«Областью знания», которая Гальтона привлекала больше всего, была наследственность. Как и Флеминг Дженкин, Гальтон быстро понял, что его двоюродный брат открыл верный закон, но не механизм: ключом к пониманию дарвиновской теории была природа наследственности. Наследственность – это инь для эволюционного ян. Эти две теории, несомненно, имели глубинную связь, поддерживали и дополняли друг друга. Раз «кузен Дарвин» разгадал первую половину загадки, «кузену Гальтону» было суждено расправиться со второй.
В середине 1860-х Гальтон погрузился в изучение наследственности. Дарвиновская теория геммул утверждала, что наследственные инструкции выбрасываются клетками и плавают в крови, подобно миллионам писем в бутылках. В таком случае при переливании крови геммулы наверняка бы передавались и меняли наследственность. Гальтон пытался добиться переноса геммул[214]
, переливая кровь одних кроликов другим. Пробовал даже работать с растениями – с горохом, как ни странно, – надеясь найти материальную основу наследственных инструкций. Но экспериментатор из Гальтона был так себе, ему сильно не хватало природного чутья Менделя. Кролики умерли от шока[215], растения засохли. Расстроенный, Гальтон переключился на людей. Модельные организмы не помогли раскрыть механизм наследственности, и Гальтон решил, что измерение изменчивости и наследственности у людей окажется более эффективным способом. Это решение выдает невероятный масштаб амбиций Гальтона: он сразу замахнулся на подход «сверху вниз», начав с самых сложных и вариабельных признаков из всех возможных – с роста, физической силы, интеллекта и характера. Сделанный выбор позже заставит Гальтона вступить в настоящую битву с генетикой.Гальтон не был первым, кто пытался подойти к человеческой наследственности, оценивая изменчивость признаков у людей. В 1830–1840-х бельгийский ученый Адольф Кетле, подавшись из астрономов в биологи, начал систематически измерять человеческие характеристики и анализировать их статистическими методами. Подход Кетле был скрупулезным и всесторонним. «Человек рождается, растет и умирает[216]
согласно определенным законам, которые никто никогда не изучал», – писал он. Измерив обхват грудной клетки и рост[217] 5738 солдат, он показал, что распределение обеих величин имеет форму плавной непрерывной колоколообразной кривой. И какой бы признак Кетле ни взял, везде была одна и та же картина: значения человеческих характеристик – даже поведенческих – распределялись по колоколообразной кривой.Гальтона вдохновили работы Кетле, и он углубился в изучение изменчивости человеческих признаков. Подчиняется ли той же закономерности вариабельность таких сложных характеристик, как интеллект, умственные достижения или, скажем, красота? Гальтон знал, что для измерения подобных параметров инструментов не существует. Но если это так, можно изобрести свои («Везде, где только можно, считайте»[218]

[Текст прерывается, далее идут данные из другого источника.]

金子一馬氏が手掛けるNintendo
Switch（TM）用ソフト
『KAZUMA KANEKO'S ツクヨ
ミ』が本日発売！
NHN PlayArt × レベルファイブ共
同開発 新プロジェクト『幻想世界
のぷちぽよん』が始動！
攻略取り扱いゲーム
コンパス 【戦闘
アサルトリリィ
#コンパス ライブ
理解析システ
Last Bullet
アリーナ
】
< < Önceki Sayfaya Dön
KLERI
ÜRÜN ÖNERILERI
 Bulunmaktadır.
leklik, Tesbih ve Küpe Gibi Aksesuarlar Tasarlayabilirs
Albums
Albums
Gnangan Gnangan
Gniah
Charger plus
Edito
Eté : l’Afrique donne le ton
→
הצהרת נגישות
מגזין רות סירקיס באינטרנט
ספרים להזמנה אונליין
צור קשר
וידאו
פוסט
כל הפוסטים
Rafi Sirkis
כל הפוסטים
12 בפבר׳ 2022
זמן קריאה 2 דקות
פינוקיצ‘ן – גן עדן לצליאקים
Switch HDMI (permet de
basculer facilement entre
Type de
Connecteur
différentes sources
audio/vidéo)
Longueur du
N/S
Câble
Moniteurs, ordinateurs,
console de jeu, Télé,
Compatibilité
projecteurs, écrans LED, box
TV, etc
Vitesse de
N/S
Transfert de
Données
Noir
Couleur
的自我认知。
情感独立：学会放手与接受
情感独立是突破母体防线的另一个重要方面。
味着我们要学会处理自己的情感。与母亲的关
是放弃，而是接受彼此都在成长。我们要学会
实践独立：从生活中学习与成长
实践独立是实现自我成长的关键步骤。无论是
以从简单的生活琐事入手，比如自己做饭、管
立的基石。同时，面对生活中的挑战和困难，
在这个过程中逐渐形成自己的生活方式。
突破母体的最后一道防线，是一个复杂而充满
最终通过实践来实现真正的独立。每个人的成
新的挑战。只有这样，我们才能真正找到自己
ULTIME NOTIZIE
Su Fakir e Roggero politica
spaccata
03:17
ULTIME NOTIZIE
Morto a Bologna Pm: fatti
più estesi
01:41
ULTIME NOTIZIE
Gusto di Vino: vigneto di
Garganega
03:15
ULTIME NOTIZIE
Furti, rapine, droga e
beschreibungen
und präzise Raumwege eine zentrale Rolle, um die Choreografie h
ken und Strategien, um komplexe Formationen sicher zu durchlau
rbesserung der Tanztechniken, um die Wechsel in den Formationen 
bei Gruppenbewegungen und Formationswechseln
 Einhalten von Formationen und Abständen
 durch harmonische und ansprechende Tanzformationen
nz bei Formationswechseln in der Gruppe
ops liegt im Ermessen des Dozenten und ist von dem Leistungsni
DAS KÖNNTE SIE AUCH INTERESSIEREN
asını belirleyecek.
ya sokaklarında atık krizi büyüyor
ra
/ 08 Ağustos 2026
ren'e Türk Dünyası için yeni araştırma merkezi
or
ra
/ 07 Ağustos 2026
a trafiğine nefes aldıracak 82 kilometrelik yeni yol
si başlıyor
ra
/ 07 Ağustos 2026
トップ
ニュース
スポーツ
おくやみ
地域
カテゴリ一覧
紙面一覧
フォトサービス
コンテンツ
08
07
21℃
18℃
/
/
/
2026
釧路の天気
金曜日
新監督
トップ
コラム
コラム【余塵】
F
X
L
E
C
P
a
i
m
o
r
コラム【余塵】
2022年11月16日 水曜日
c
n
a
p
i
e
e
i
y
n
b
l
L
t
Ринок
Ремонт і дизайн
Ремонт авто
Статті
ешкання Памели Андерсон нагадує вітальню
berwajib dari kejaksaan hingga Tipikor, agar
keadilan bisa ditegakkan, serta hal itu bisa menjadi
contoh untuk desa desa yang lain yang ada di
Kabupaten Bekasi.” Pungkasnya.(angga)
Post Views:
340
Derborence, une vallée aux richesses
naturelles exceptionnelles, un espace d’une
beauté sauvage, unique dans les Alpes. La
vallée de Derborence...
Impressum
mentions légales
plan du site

, – писал он). Суррогатом оценки интеллекта стал балл за кембриджский экзамен по математике (как раз тот, что сам Гальтон завалил), и оказалось, что даже распределение по экзаменационным успехам лучше всего соответствует той самой колоколообразной кривой. Чтобы собрать данные по «красоте», Гальтон ездил по Англии и Шотландии, тайно оценивая каждую встреченную женщину как «привлекательную», «нейтральную» или «отталкивающую» и фиксируя вердикт прокалыванием лежащей в кармане карточки. «Острота зрения и слуха, чувство цвета[219], глазомер, сила дыхания, время реакции, сила сжатия и удара, размах рук, рост, <…> вес» – казалось, ни одна человеческая характеристика не могла ускользнуть от глаза Гальтона, который постоянно что-то сводил в таблицы, отсеивал, оценивал и считал.Затем Гальтон переключился с измерений на поиск механизма. Наследуются ли эти человеческие вариации? Если да, то как? И вновь отвергнув простые организмы, он обратился сразу к людям. Разве его собственный благородный род – дед Эразм, двоюродный брат Чарльз – не доказывал, что гениальность – черта семейная? В поисках подтверждений Гальтон начал восстанавливать родословные[220]
разных незаурядных личностей. Например, между 605 знаменитостями, жившими с 1453 по 1853 год, он обнаружил целых 102 семейных связи: каждый шестой состоявшийся человек оказался родственником другого такого же. Сын выдающегося отца, как установил Гальтон, с вероятностью 1/12 тоже будет выдающимся. А вот среди «случайных» людей признания сможет добиться лишь один из трех тысяч. Высокое положение, утверждал Гальтон, наследуется. От лордов родятся лорды – и не потому, что потомкам переходит высокое звание, а потому, что им переходит интеллект.